Text shown:
++++++++

Given the issues we've seen with the DF driver, as well as it not using the proven probe code checking ELKS and FAT BPB for CHS etc, I would suggest always testing against the known-working BIOS FD driver to rule out DF driver issues before going to the higher level code.

Mellvik commented 2 months ago

Thanks @ghaerr, and apologies for 'diverting' from the 'headline' issue, fsck fs detection.

The DF driver is in the clear on this issues - not because it's bug free, it probably isn't, but it is correctly detecting the format in all cases tested. In the case at hand, there is no detection. This is an XT, the 360k format is the only one and hard wired.

I'm having hardware problems on that system right now, otherwise this would be a good time to dive right into the reported fsck problem. I'll be back on that later.

Mellvik commented 2 months ago

Given the issues we've seen with the DF driver, as well as it not using the proven probe code checking ELKS and FAT BPB for CHS etc, I would suggest always testing against the known-working BIOS FD driver to rule out DF driver issues before going to the higher level code.

++++++++

Required actions:
1/ According to the forum thread, which disk format is the only one on the XT?
2/ In the forum thread, take the passage starting at "I'm having hardware" and ending at "on that later.", and write it out again with "disk problems" substituted for "hardware problems".
3/ Rewrite the forum thread's paragraph beginning "The DF driver is in the clear" more briefly, keeping its main facts.
You won't need the rows for this work.

++++++++

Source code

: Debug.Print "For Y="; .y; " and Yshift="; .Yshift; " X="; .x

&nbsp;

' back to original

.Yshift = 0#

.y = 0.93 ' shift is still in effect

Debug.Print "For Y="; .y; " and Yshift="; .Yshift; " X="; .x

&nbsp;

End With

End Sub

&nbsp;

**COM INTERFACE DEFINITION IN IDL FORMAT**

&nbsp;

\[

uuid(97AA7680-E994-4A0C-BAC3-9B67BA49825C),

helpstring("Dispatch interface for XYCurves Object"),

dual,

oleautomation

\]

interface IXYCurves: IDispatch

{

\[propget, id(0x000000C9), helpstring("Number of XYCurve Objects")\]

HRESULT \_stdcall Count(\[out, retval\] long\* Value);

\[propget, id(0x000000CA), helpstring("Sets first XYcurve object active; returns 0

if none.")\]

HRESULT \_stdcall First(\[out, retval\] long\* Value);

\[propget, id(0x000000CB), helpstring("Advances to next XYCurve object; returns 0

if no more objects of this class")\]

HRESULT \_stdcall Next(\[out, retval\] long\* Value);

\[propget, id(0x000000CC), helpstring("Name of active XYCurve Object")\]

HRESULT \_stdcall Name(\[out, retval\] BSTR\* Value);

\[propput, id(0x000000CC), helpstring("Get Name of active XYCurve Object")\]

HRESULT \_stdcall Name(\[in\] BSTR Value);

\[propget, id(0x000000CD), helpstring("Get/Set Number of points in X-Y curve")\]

++++++++

Answers for this exercise:
1/ The 360k format, which is hard wired.

2/
I'm having disk problems on that system right now, otherwise this would be a good time to dive right into the reported fsck problem. I'll be back on that later.

3/ The DF driver isn't at fault here. It's probably not bug free, but it has detected the format correctly in every case tested. In this case no detection happens, because the XT has only the hard-wired 360k format.